Today was a windy and cold day which really isn’t all that bad if you’re going on a short hike at Dawes Arboretum. The place is usually crowded, but in the winter, it gets far fewer visitors. All that you hear on a winter day is the wind and the hawk’s screeching.
Dawes is an interesting place that is maintained by a trust from the Dawes Family. It’s a mix of nature and man’s interference. There are both areas of native plants in their natural setting and plants that are completely out of place, like a cypress swamp in Ohio.
A friend told me a weight loss tip a while back, “At least once a week go somewhere for a long hike.”. It’s been paying off and more than in weight loss. It improves your mental well-being to get out in the fresh air. You see things that may not be important, but that are interesting. It’s a great relief from the usual. It wasn’t like he was telling me something I didn’t know, but the advice made me think to actually plan and do it.
I took a lot of time to hike this year in an effort to improve my health and my photography. The exercise helps more than with the initial goal of the waistline. It helps make you happier in general. There’s something about seeing how nature works . When photographing it, you start looking closer and it makes me appreciate it more.
In this photo, it’s Fall and the sun is coming through the trees giving the forest floor light at Fanchion Park in Granville, Ohio. These trees are sparse because man planted them that way, but in a natural growth, it could be a naturally thinning of the trees.
This natural layer of plants on the forest floor over time will die and fertilize the ground. The thinner the trees, the higher the plants grow beneath them. The trees will drop seed and more saplings will start. The constant process will keep going. That’s how forests are formed.
Of course, that’s just a partial brief explanation. There are animals and all sorts of other living creatures that partake in the process. The closer you look at it, the more you see.
I’m finding it beneficial to keep hiking the same paths because I’ve started to learn where the light is going to be interesting for photography. Timing and location are important factors in capturing the changes of light and in a dimly lit forest, it’s even more important.

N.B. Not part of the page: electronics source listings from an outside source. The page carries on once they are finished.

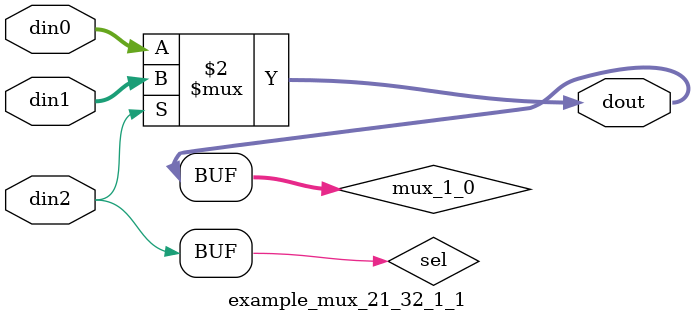
<source format=v>

`timescale 1ns/1ps

module example_mux_21_32_1_1 #(
parameter
    ID                = 0,
    NUM_STAGE         = 1,
    din0_WIDTH       = 32,
    din1_WIDTH       = 32,
    din2_WIDTH         = 32,
    dout_WIDTH            = 32
)(
    input  [31 : 0]     din0,
    input  [31 : 0]     din1,
    input  [0 : 0]    din2,
    output [31 : 0]   dout);

// puts internal signals
wire [0 : 0]     sel;
// level 1 signals
wire [31 : 0]         mux_1_0;

assign sel = din2;

// Generate level 1 logic
assign mux_1_0 = (sel[0] == 0)? din0 : din1;

// output logic
assign dout = mux_1_0;

endmodule

</source>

What better to do with a 50 degree day in December than to head to Hocking Hills. Hocking Hills is exceptionally interesting in the winter, but it’s also difficult and dangerous due to ice. At 50 degrees, I thought it might be an easy chance at some winter shots of the area and for the exception of a few icy patches and large icicles dropping, it was fun.
I need exercise, so I’ve been walking around Dawes Arboretum quite a bit. It’s really nice to walk out there as there is so much to see along the walk. I take my camera and it never fails that I get at least a few good photos out of the walk. Here are a few from today.